

    If you had any clue about the way the NHS works I would consider your words. How long exactly have you spend living in the UK Redshirt? I only spent a few years in the US but your healthcare system is a complete mess in comparison.
    Having been treated in some of the medical facilities in the US I was questioning exactly where double the amount of money was going to. I remember having to see 3 doctors to get a refill of my asthma medication and it took over an hour. Here in the UK it takes me 5 mins with a GP to get a refill.

    If you had actually spent anytime outside of the US you would see you are not getting what you pay for. Thats the point and thats why so many of you are clamouring for a better healthcare system.

  • Redshirt1701 Deep Space 9, Ut
    Sept. 5, 2013 12:08 p.m.

    To "UT Brit" did you read the article. The big problems that they saw with the US system have to do with malpractice, and the lack of control that congress or the states put on lawyers.

    You seem to forget that the Swedish doctors don't have as nice of facilities. You probably didn't notice that they also expressed concern for patients stealing equipment.

    Tell us, if you have only $20,000 can you buy the top end Corvette? If you had the money would you buy the top end Corvette or the used Ford Fiesta? You want the Corvette for the price of the Fiesta.

    Bottom line is, you get what you pay for. You choose to live in a country where people suffer or die at the hands of bureaucrats, and we want a system where you can get any treatment you are willing to pay for.

▶ What you will do
Answer these questions about the healthcare comments.
1. How many doctors did the first commenter have to see in the US to get a refill of asthma medication?
2. How long does that refill take with a GP in the UK?
3. According to Redshirt1701, what concern did the Swedish doctors also express?

▶ Entries provided
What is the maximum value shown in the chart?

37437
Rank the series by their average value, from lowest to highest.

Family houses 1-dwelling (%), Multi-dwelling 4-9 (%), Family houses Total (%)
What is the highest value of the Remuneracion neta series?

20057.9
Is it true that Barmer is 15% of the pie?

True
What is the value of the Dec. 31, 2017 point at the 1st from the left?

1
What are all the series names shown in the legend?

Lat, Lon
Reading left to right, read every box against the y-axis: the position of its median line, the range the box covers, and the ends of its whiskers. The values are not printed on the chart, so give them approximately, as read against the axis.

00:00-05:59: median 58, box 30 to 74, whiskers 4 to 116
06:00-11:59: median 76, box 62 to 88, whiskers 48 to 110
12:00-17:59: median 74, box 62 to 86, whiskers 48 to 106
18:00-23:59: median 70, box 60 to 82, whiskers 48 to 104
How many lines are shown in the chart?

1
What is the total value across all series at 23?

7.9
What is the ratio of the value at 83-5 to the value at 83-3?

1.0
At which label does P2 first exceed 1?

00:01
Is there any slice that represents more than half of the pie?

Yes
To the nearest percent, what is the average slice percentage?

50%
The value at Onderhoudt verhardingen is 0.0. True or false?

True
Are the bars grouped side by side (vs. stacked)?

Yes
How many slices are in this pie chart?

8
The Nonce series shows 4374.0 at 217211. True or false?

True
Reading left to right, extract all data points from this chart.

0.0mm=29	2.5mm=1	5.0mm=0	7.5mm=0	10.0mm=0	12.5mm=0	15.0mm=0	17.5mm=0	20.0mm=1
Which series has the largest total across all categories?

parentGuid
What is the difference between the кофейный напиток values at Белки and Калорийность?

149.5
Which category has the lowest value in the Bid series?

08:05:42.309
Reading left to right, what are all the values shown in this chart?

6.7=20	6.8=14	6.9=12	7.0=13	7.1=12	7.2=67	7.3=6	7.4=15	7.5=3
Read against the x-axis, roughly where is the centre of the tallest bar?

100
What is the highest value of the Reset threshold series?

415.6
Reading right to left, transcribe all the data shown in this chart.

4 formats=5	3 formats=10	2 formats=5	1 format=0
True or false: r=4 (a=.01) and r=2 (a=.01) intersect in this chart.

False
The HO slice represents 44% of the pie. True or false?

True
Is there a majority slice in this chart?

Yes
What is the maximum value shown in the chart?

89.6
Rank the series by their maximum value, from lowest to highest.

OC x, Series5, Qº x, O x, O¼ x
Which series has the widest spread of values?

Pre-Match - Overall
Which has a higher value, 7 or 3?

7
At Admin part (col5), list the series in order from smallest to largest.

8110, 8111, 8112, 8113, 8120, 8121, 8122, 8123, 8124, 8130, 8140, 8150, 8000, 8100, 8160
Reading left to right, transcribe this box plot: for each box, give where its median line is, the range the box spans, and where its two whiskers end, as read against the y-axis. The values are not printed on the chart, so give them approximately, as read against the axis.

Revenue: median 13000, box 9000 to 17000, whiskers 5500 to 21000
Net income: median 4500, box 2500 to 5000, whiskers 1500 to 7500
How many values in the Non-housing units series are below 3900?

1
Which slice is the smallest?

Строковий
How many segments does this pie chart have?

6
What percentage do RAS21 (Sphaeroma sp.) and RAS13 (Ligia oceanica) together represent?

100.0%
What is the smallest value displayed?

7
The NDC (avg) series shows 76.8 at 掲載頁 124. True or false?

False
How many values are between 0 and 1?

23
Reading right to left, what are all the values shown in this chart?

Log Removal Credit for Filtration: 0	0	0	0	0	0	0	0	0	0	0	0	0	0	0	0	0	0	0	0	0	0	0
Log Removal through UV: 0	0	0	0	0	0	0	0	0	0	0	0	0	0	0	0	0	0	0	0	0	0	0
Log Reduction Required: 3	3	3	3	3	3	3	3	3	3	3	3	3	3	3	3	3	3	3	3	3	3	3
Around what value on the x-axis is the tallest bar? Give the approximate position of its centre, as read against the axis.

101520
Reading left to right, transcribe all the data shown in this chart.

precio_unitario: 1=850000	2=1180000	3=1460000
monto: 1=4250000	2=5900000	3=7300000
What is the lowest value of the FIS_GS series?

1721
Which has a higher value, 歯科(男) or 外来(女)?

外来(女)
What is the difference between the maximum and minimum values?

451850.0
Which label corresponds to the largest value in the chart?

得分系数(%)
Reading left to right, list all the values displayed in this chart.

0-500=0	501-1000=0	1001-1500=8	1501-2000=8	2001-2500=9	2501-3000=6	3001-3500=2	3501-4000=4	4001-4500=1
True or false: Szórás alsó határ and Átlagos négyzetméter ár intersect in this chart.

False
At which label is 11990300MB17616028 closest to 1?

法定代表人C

▶ Exercise output
1. Three doctors.
2. Five minutes.
3. Patients stealing equipment.